The currency was 0.1% weaker on the day and has given back more than half of its post-intervention gains.
That has increased speculation that Japanese authorities may step back into the market if yen weakness accelerates.
Short-term direction in the yen is likely to remain tied to broader FX sentiment, the dollar’s momentum and official comments from Japan.
Policymakers have signalled that there is no fixed limit on the scale or frequency of intervention if disorderly moves threaten market stability.
Emerging Asia faces oil-driven pressure
Emerging Asian currencies also remained under strain as higher oil prices and a firm US dollar increased pressure on external balances.
Indonesia has moved to support the rupiah, with the government requiring natural resource exporters to place 100% of their export proceeds in state-owned banks from June 1.
The measure is aimed at boosting onshore US dollar supply and stabilising the currency.
Nigel Foo, head of Asian fixed income at First Sentier Investors, said the move was designed to intervene directly in the currency market by increasing domestic dollar liquidity.

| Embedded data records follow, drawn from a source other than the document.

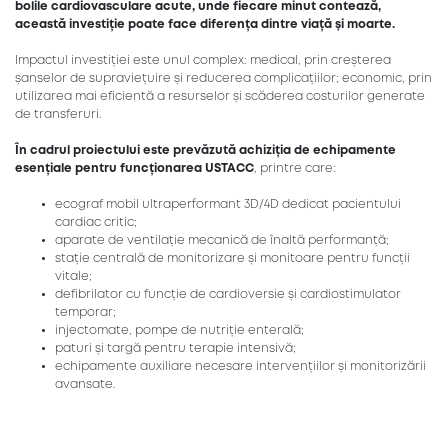
bolile cardiovasculare acute, unde fiecare minut contează,
această investiție poate face diferența dintre viață și moarte.
Impactul investiției este unul complex: medical, prin creșterea
șanselor de supraviețuire și reducerea complicațiilor; economic, prin
utilizarea mai eficientă a resurselor și scăderea costurilor generate
de transferuri.
În cadrul proiectului este prevăzută achiziția de echipamente
esențiale pentru funcționarea USTACC
, printre care:
ecograf mobil ultraperformant 3D/4D dedicat pacientului
cardiac critic;
aparate de ventilație mecanică de înaltă performanță;
stație centrală de monitorizare și monitoare pentru funcții
vitale;
defibrilator cu funcție de cardioversie și cardiostimulator
temporar;
injectomate, pompe de nutriție enterală;
paturi și targă pentru terapie intensivă;
echipamente auxiliare necesare intervențiilor și monitorizării
avansate.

He added that a currency’s value reflects a country’s underlying fundamentals, which in Indonesia’s case have deteriorated.
Outlook remains tied to oil and policy
For now, the dollar’s advantage reflects a combination of US economic resilience, uncertainty over Middle East diplomacy and pressure on Asian currencies from elevated energy prices.
Markets will continue to watch US-Iran talks, oil prices and Japanese intervention risks for direction.
Until there is clearer progress on the diplomatic front, the US dollar is likely to remain the main beneficiary of uncertainty across currency markets.